In order to assist in the assignment of isotope mass numbers for livermorium, in March–May 2003 the Dubna team bombarded a ²⁴⁵Cm target with ⁴⁸Ca ions. They were able to observe two new isotopes, assigned to ²⁹¹Lv and ²⁹⁰Lv. This experiment was successfully repeated in Feb–March 2005 where 10 atoms were created with identical decay data to those reported in the 2003 experiment.

As decay product

Livermorium has also been observed in the decay of ununoctium. In October 2006 it was announced that 3 atoms of ununoctium had been detected by the bombardment of californium-249 with calcium-48 ions, which then rapidly decayed into livermorium.

The observation of ²⁹⁰Lv allowed the assignment of the product to ²⁹⁴Uuo and proved the synthesis of ununoctium.

Fission of compound nuclei with Z=116

Several experiments have been performed between 2000–2006 at the Flerov laboratory of Nuclear Reactions in Dubna studying the fission characteristics of the compound nuclei ^296,294,290Lv. Four nuclear reactions have been used, namely ²⁴⁸Cm+⁴⁸Ca, ²⁴⁶Cm+⁴⁸Ca, ²⁴⁴Pu+⁵⁰Ti and ²³²Th+⁵⁸Fe. The results have revealed how nuclei such as this fission predominantly by expelling closed shell nuclei such as ¹³²Sn (Z=50, N=82). It was also found that the yield for the fusion-fission pathway was similar between ⁴⁸Ca and ⁵⁸Fe projectiles, indicating a possible future use of ⁵⁸Fe projectiles in superheavy element formation. In addition, in comparative experiments synthesizing ²⁹⁴Lv using ⁴⁸Ca and ⁵⁰Ti projectiles, the yield from fusion-fission was ~3x less for ⁵⁰Ti, also suggesting a future use in SHE production.

Isotopes and nuclear properties

Chronology of isotope discovery

Isotope	Year discovered	Discovery reaction
290Lv	2002	249Cf(48Ca,3n)
291Lv	2003	245Cm(48Ca,2n)
292Lv	2004	248Cm(48Ca,4n)
293Lv	2000	248Cm(48Ca,3n)

Theoretical calculation in a quantum tunneling model supports the experimental data relating to the synthesis of ^293,292Lv.

Retracted isotope

²⁸⁹Lv

In 1999, researchers at Lawrence Berkeley National Laboratory announced the synthesis of ²⁹³Uuo (see ununoctium), in a paper published in Physical Review Letters. The claimed isotope ²⁸⁹Lv decayed by 11.63 MeV alpha emission with a half-life of 0.64 ms.
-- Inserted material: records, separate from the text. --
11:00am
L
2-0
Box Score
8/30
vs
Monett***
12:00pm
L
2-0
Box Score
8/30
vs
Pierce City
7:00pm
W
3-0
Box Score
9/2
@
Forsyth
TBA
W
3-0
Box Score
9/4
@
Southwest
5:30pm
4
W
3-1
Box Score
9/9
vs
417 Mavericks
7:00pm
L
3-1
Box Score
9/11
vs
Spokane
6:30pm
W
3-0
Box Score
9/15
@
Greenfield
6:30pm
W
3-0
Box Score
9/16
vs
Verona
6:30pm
The following year, they published a retraction after other researchers were unable to duplicate the results. In June 2002, the director of the lab announced that the original claim of the discovery of these two elements had been based on data fabricated by the principal author Victor Ninov. As such, this isotope of livermorium is currently unknown.

Chemical properties

Extrapolated chemical properties

Oxidation states

Livermorium is projected to be the fourth member of the 7p series of non-metals and the heaviest member of group 16 (VIA) in the Periodic Table, below polonium. The group oxidation state of +6 is known for all the members apart from oxygen which lacks available d- orbitals for expansion and is limited to a maximum +2 state, exhibited in the fluoride OF₂. The +4 is known for sulfur, selenium, tellurium, and polonium, undergoing a shift in stability from reducing for S(IV) and Se(IV) to oxidizing in Po(IV). Tellurium(IV) is the most stable for this element. This suggests a decreasing stability for the higher oxidation states as the group is descended and livermorium should portray an oxidizing +4 state and a more stable +2 state. The lighter members are also known to form a −2 state as oxide, sulfide, selenide, telluride, and polonide.

Chemistry

The possible chemistry of livermorium can be extrapolated from that of polonium. It should therefore undergo oxidation to a dioxide, LvO₂, although a trioxide, LvO₃ is plausible, but unlikely. The stability of a +2 state should manifest itself in the formation of a simple monoxide, LvO. Fluorination will likely result in a tetrafluoride, LvF₄ and/or a difluoride, LvF₂; a hexafluoride, LvF₆, is possible but unlikely. Chlorination and bromination may well stop at the corresponding dihalides, LvCl₂ and LvBr₂. Oxidation by iodine should certainly stop at LvI₂ and may even be inert to this element. The heavier livermorium dihalides are predicted to be linear, but the lighter ones are predicted to be bent.